Betting on Beto

Blood-red Texas hasn’t elected a Democratic senator since 1992, but the 2018 midterm race between incumbent Ted Cruz and liberal challenger Beto O’Rourke promises to be the tightest Senate race in the state in decades. O’Rourke, who has been dubbed ‘Kennedy-esque’ on more than one occasion, is a wildly popular candidate, not just in Texas, but nationwide. From playing air drums in the Whataburger drive-thru to singing at a campaign event with Willie Nelson, Beto has made headlines not just for his policy proposals but also for his public persona.

O’Rourke’s efforts, in its many forms, have paid off to the tune of a massive $38.1 million fundraising haul from the beginning of June to the end of September this year. Though independently, this number seems obviously large, in context, it becomes staggering. O’Rourke’s total for this latest quarter is larger than what many presidential primary candidates raise over their entire campaigns; it is even larger than various quarter totals brought in by Barack Obama in 2008 and Hillary Clinton in 2015.

O’Rourke’s massive success in fundraising is not, however, only rooted in Texas. Instead, a large (though somewhat indeterminate) percentage of O’Rourke’s (and Cruz’s) money comes from donors from the other forty-nine states. Because the campaign finance rules governing the disclosure of small gift donors and their locations are relatively lax, it’s impossible to pinpoint exactly how much money Beto has gleaned from out-of-state admirers.

Equally unclear is the rationale for Democrats to sink out-of-state money into O’Rourke’s race. RealClearPolitics' polling average has Cruz at a comfortable 6.8 points ahead as of October 28th, and no recent major poll has O’Rourke even within the margin of error. The likelihood of a Beto victory, even with the aid of the oft-prophesized 2018 ‘blue wave,’ is extremely slim. There are much tighter Senate races for enthusiastic Democratic donors, such as the race for Jeff Flake’s open seat in Arizona and Heidi Heitkamp’s fierce defense of her seat in North Dakota.
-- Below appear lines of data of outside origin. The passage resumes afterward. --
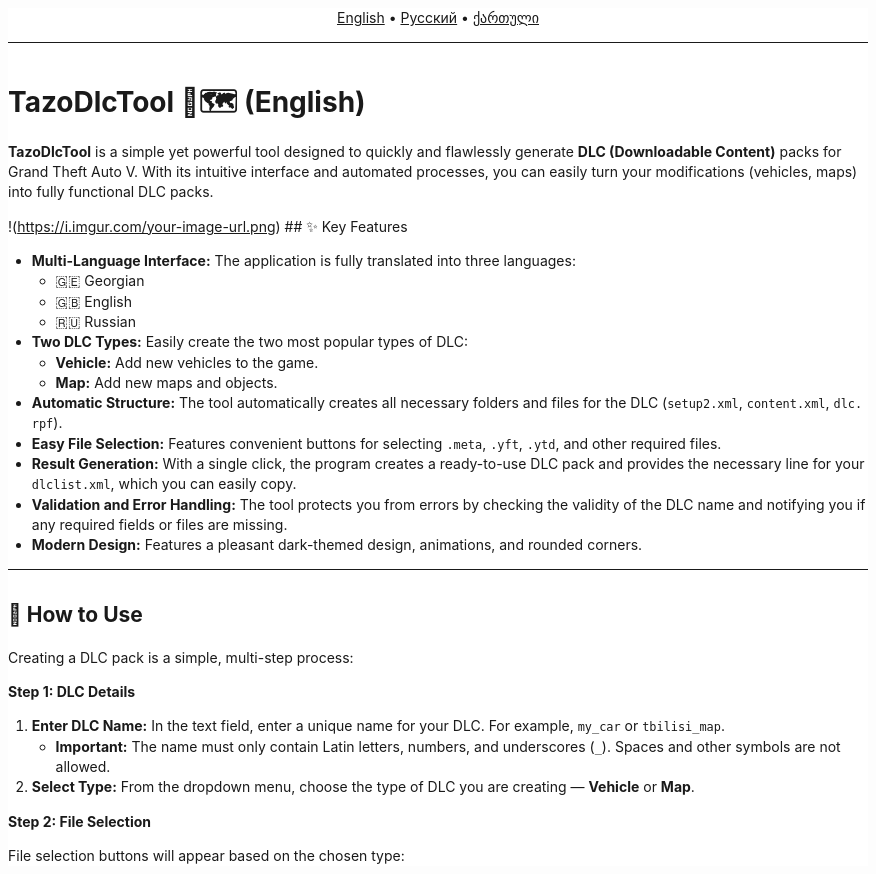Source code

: <p align="center">
  <a href="#-english">English</a> •
  <a href="#-russian">Русский</a> •
  <a href="#-georgian">ქართული</a>
</p>

---

<a name="-english"></a>

# TazoDlcTool 🚗🗺️ (English)

**TazoDlcTool** is a simple yet powerful tool designed to quickly and flawlessly generate **DLC (Downloadable Content)** packs for Grand Theft Auto V. With its intuitive interface and automated processes, you can easily turn your modifications (vehicles, maps) into fully functional DLC packs.

!(https://i.imgur.com/your-image-url.png) ## ✨ Key Features

* **Multi-Language Interface:** The application is fully translated into three languages:
    * 🇬🇪 Georgian
    * 🇬🇧 English
    * 🇷🇺 Russian
* **Two DLC Types:** Easily create the two most popular types of DLC:
    * **Vehicle:** Add new vehicles to the game.
    * **Map:** Add new maps and objects.
* **Automatic Structure:** The tool automatically creates all necessary folders and files for the DLC (`setup2.xml`, `content.xml`, `dlc.rpf`).
* **Easy File Selection:** Features convenient buttons for selecting `.meta`, `.yft`, `.ytd`, and other required files.
* **Result Generation:** With a single click, the program creates a ready-to-use DLC pack and provides the necessary line for your `dlclist.xml`, which you can easily copy.
* **Validation and Error Handling:** The tool protects you from errors by checking the validity of the DLC name and notifying you if any required fields or files are missing.
* **Modern Design:** Features a pleasant dark-themed design, animations, and rounded corners.

---

## 🚀 How to Use

Creating a DLC pack is a simple, multi-step process:

**Step 1: DLC Details**

1.  **Enter DLC Name:** In the text field, enter a unique name for your DLC. For example, `my_car` or `tbilisi_map`.
    * **Important:** The name must only contain Latin letters, numbers, and underscores (`_`). Spaces and other symbols are not allowed.
2.  **Select Type:** From the dropdown menu, choose the type of DLC you are creating — **Vehicle** or **Map**.

**Step 2: File Selection**

File selection buttons will appear based on the chosen type:
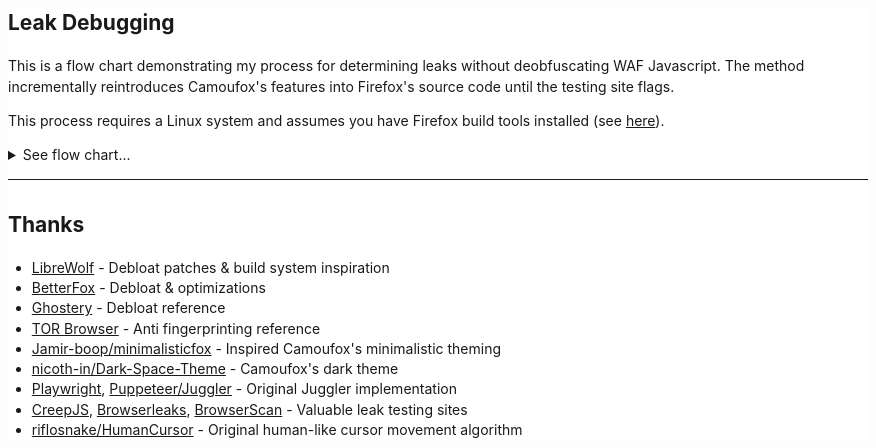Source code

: ## Leak Debugging

This is a flow chart demonstrating my process for determining leaks without deobfuscating WAF Javascript. The method incrementally reintroduces Camoufox's features into Firefox's source code until the testing site flags.

This process requires a Linux system and assumes you have Firefox build tools installed (see [here](https://github.com/daijro/camoufox?tab=readme-ov-file#build-cli)).

<details><summary>
See flow chart...
</summary></details>

---

## Thanks

- [LibreWolf](https://gitlab.com/librewolf-community/browser/source) - Debloat patches & build system inspiration
- [BetterFox](https://github.com/yokoffing/BetterFox) - Debloat & optimizations
- [Ghostery](https://github.com/ghostery/user-agent-desktop) - Debloat reference
- [TOR Browser](https://2019.www.torproject.org/projects/torbrowser/design/) - Anti fingerprinting reference
- [Jamir-boop/minimalisticfox](https://github.com/Jamir-boop/minimalisticfox) - Inspired Camoufox's minimalistic theming
- [nicoth-in/Dark-Space-Theme](https://github.com/nicoth-in/Dark-Space-Theme) - Camoufox's dark theme
- [Playwright](https://github.com/microsoft/playwright/tree/main/browser_patches/firefox), [Puppeteer/Juggler](https://github.com/puppeteer/juggler) - Original Juggler implementation
- [CreepJS](https://github.com/abrahamjuliot/creepjs), [Browserleaks](https://browserleaks.com), [BrowserScan](https://www.browserscan.net/) - Valuable leak testing sites
- [riflosnake/HumanCursor](https://github.com/riflosnake/HumanCursor) - Original human-like cursor movement algorithm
While there are some people who would only donate to Beto, whether it be attraction to his charisma or endorsement of his unique stances, for many, a misleading media narrative suggesting the plausibility of a Cruz replacement has funneled dollars, which otherwise would have gone elsewhere, into the red state of Texas. The question this raises is what, in 2018, it means to be a partisan—should loyalty to a party outweigh a pull towards one particular candidate? In an era where obstructionism seems almost natural to our legislature, is a smart donor someone who puts their affection for an individual as charismatic as Beto O’Rourke ahead of advocating for a larger party strategy? Though these questions don’t have easy answers, failing to consider them before donating to a candidate is an exercise in irresponsibility.

Though O’Rourke has said he has no Presidential ambitions for the looming 2020 race and will refocus on his family and role as a father if he indeed loses next Tuesday, it seems unlikely that such a bright Democratic star will fade entirely into the background. But we probably won’t be seeing him in the Senate anytime soon, and it will remain unknown whether the Democratic dollars sunk into his race could have changed an outcome somewhere else in the country.